# [Request]
Please repeat nothing except the lines from the one containing "vfov_deg: 79.0" through the end of the records, exactly and without pictures.

# [Material provided]
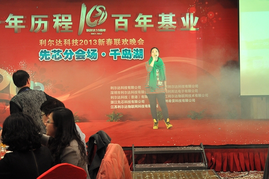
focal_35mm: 51
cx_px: 134
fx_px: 381
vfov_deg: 26.5
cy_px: 90
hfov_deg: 38.9
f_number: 5.6
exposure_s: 1/40
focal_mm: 34
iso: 400
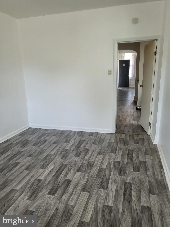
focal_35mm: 26
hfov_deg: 53.1
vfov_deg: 67.3
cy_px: 114
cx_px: 85
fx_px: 170
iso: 160
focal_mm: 4.25
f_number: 1.8
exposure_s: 1/60
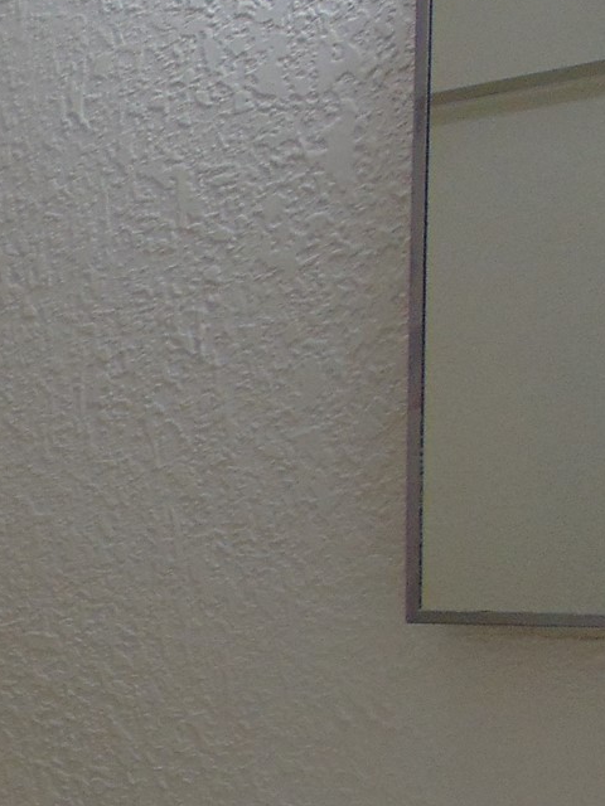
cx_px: -673
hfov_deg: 14.6
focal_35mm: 80
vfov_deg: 23.8
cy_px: 727
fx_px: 1864
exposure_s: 1/30
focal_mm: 4.5
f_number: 3
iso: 80
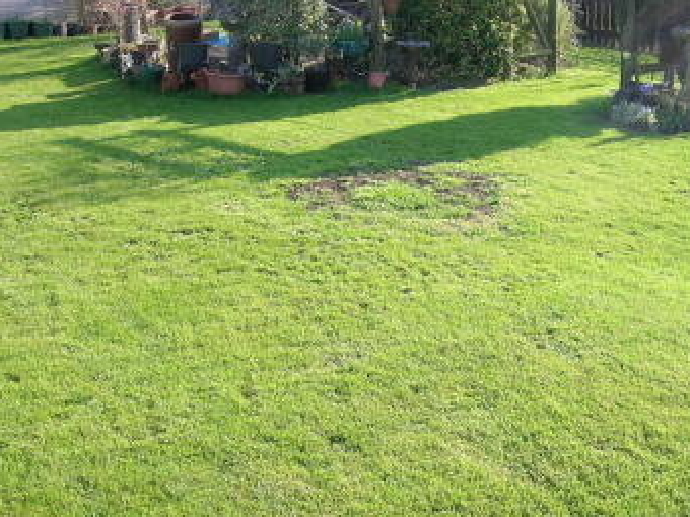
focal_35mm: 48
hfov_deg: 39.2
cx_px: 460
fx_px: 957
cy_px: 214
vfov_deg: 30.2
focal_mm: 5.8
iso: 50
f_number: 4.4
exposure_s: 1/133
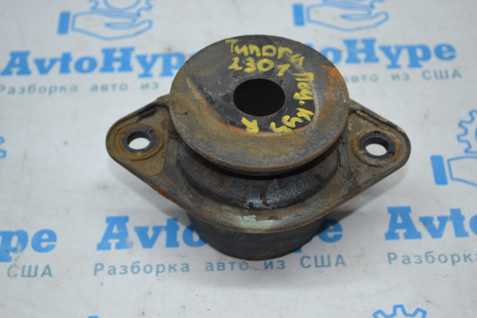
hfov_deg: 31.9
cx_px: 238
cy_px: 159
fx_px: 835
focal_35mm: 63
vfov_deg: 21.6
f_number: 5.3
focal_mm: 42
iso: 400
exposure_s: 1/100
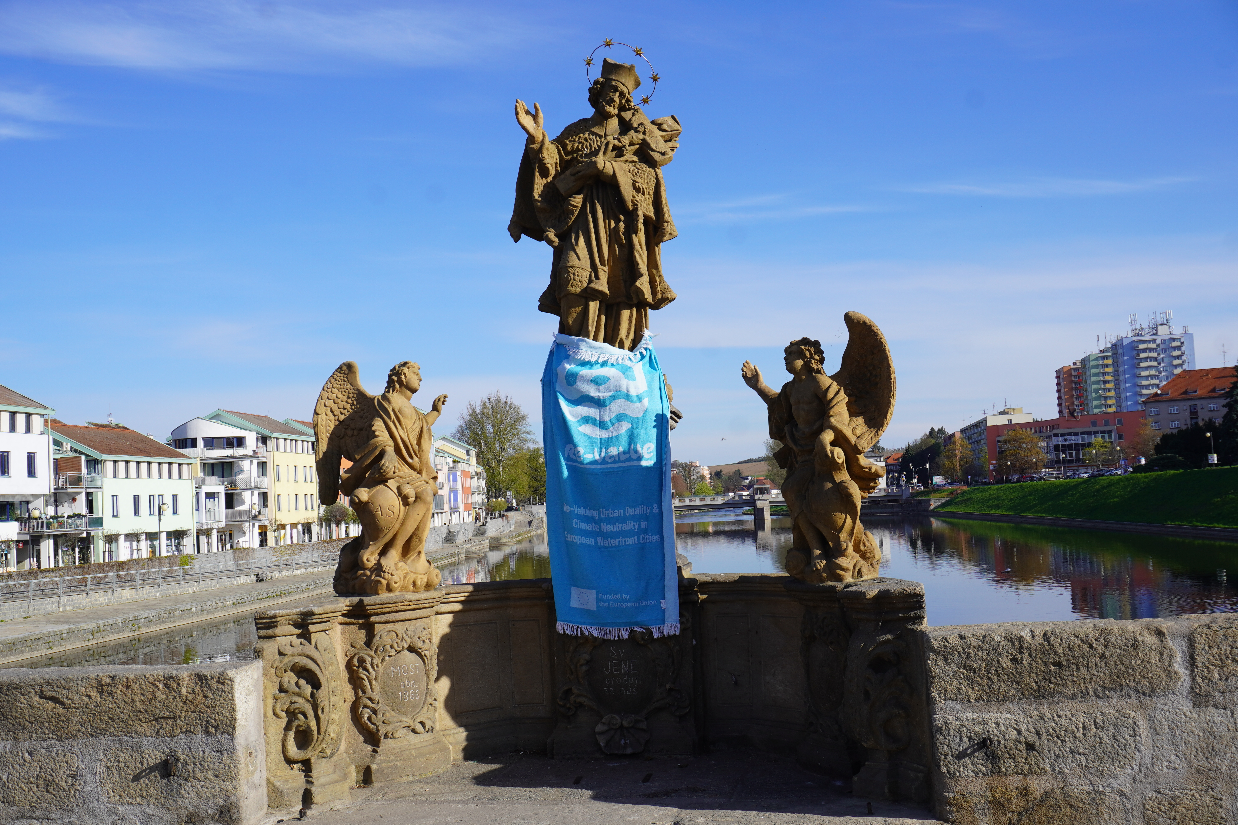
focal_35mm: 39
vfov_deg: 34.2
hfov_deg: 49.6
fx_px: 1341
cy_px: 412
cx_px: 619
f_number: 11
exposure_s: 1/160
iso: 100
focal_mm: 26
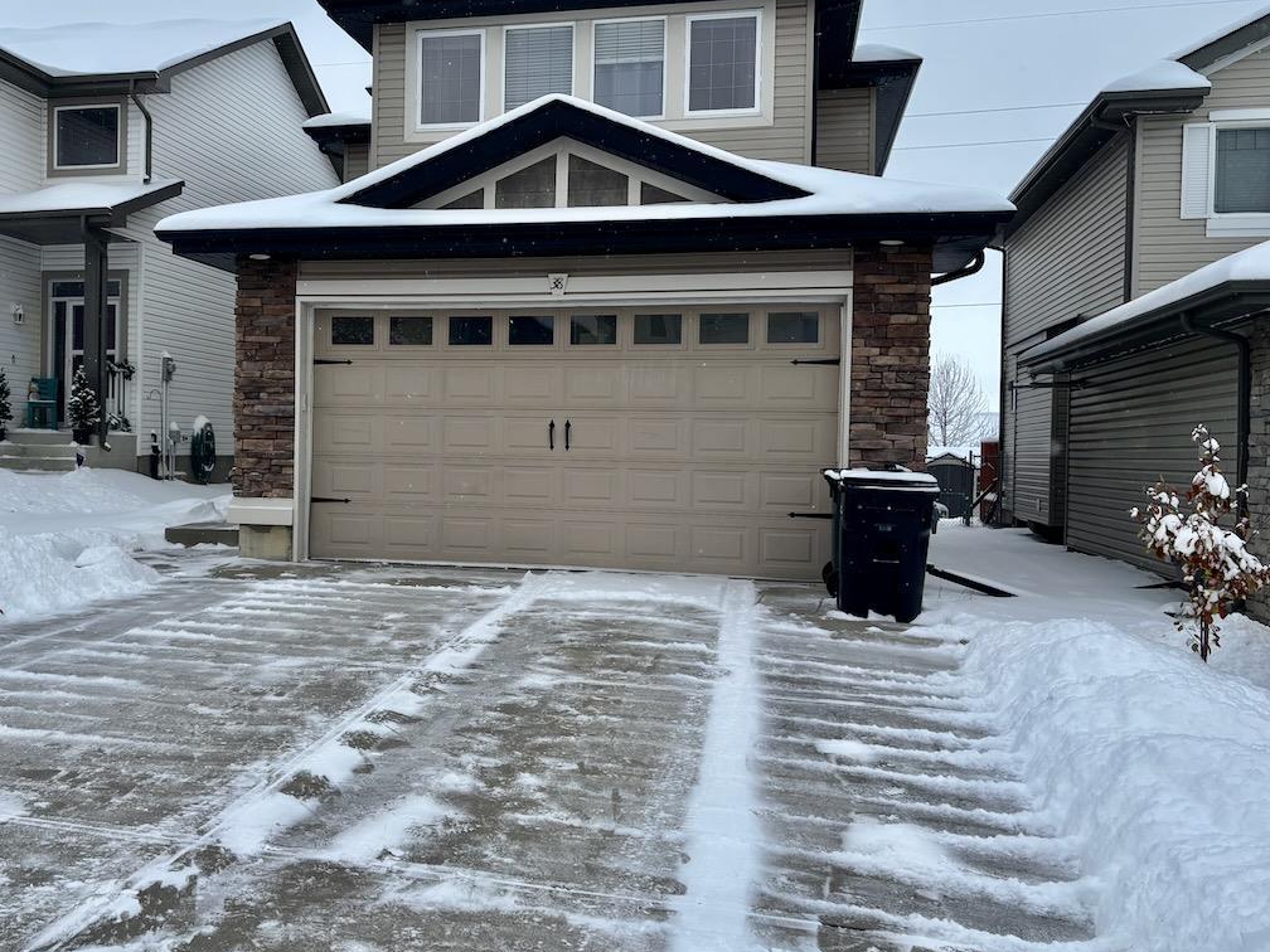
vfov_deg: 42.9
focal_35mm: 33
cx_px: 484
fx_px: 1211
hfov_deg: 54.8
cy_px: 452
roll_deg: -1.6
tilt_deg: -1.0
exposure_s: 1/1616
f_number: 1.6
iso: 50
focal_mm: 5.96
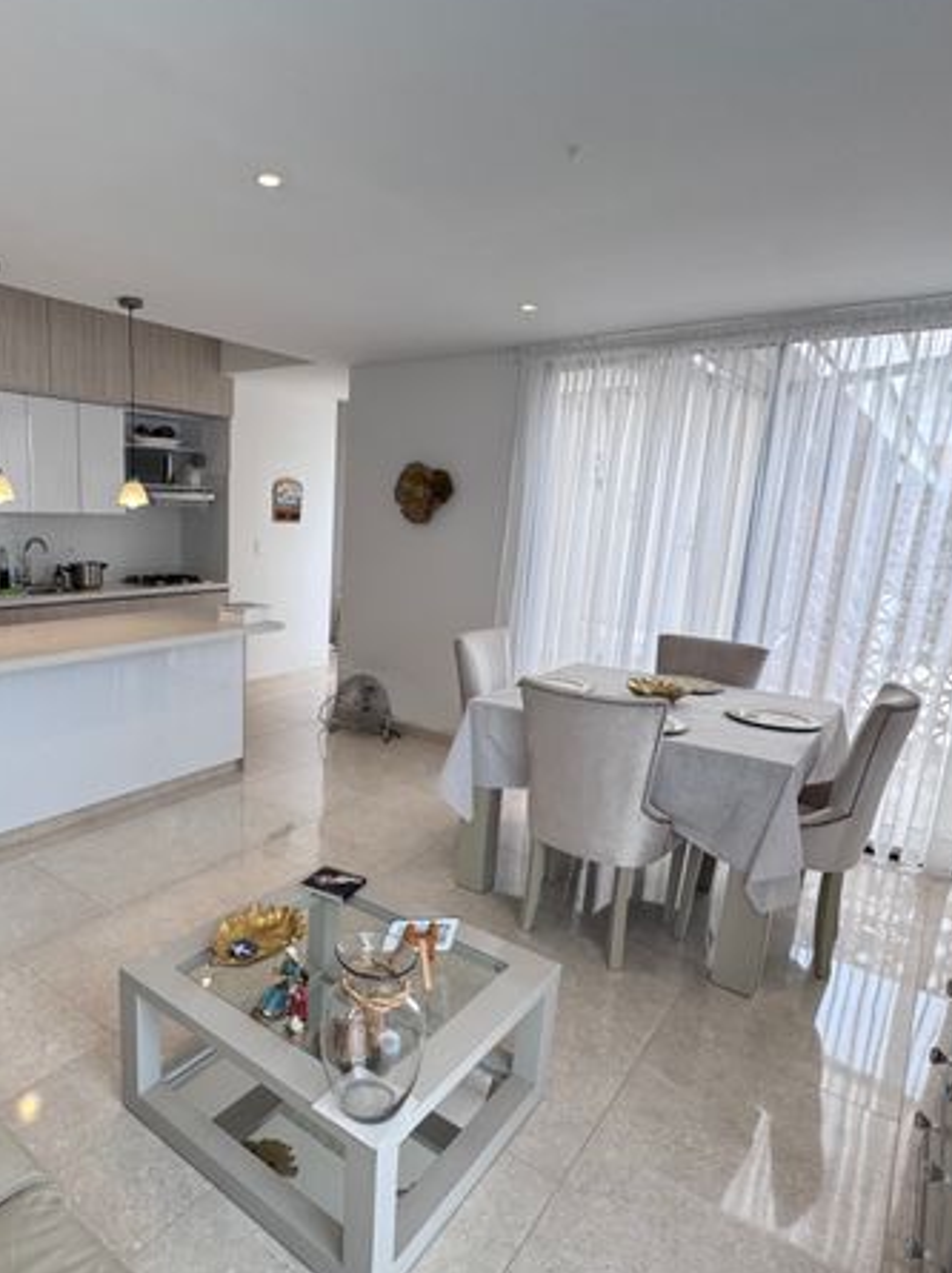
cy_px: 672
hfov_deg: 61.5
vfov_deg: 79.0
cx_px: 302
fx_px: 771
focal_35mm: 21
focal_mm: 2.22
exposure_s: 1/99
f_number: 2.2
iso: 50
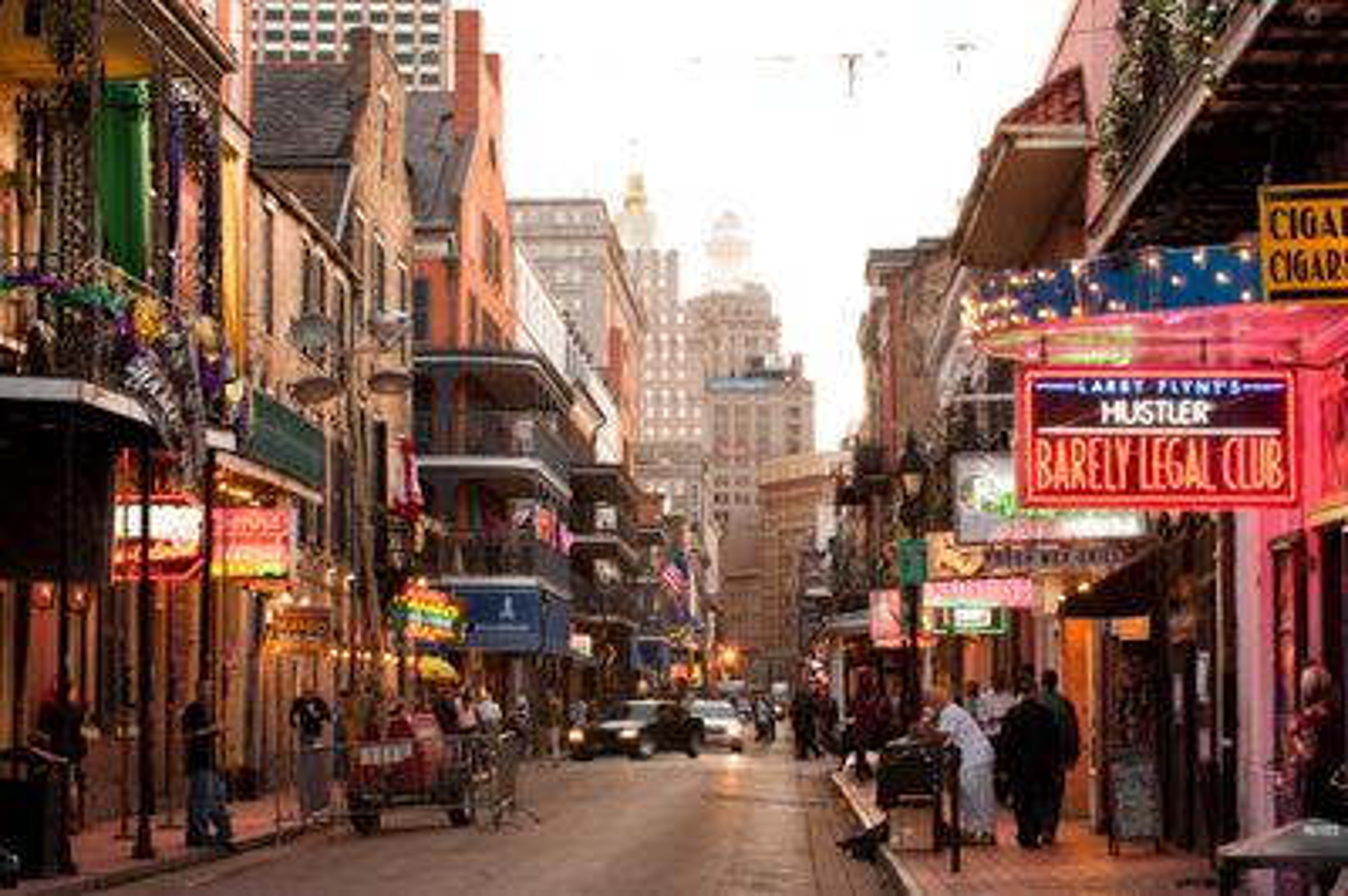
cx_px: 674
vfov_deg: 15.2
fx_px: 3367
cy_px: 448
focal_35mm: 90
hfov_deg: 22.6
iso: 400
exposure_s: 1/10
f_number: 14
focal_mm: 90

# [Answer section]
vfov_deg: 79.0
cx_px: 302
fx_px: 771
focal_35mm: 21
focal_mm: 2.22
exposure_s: 1/99
f_number: 2.2
iso: 50
cx_px: 674
vfov_deg: 15.2
fx_px: 3367
cy_px: 448
focal_35mm: 90
hfov_deg: 22.6
iso: 400
exposure_s: 1/10
f_number: 14
focal_mm: 90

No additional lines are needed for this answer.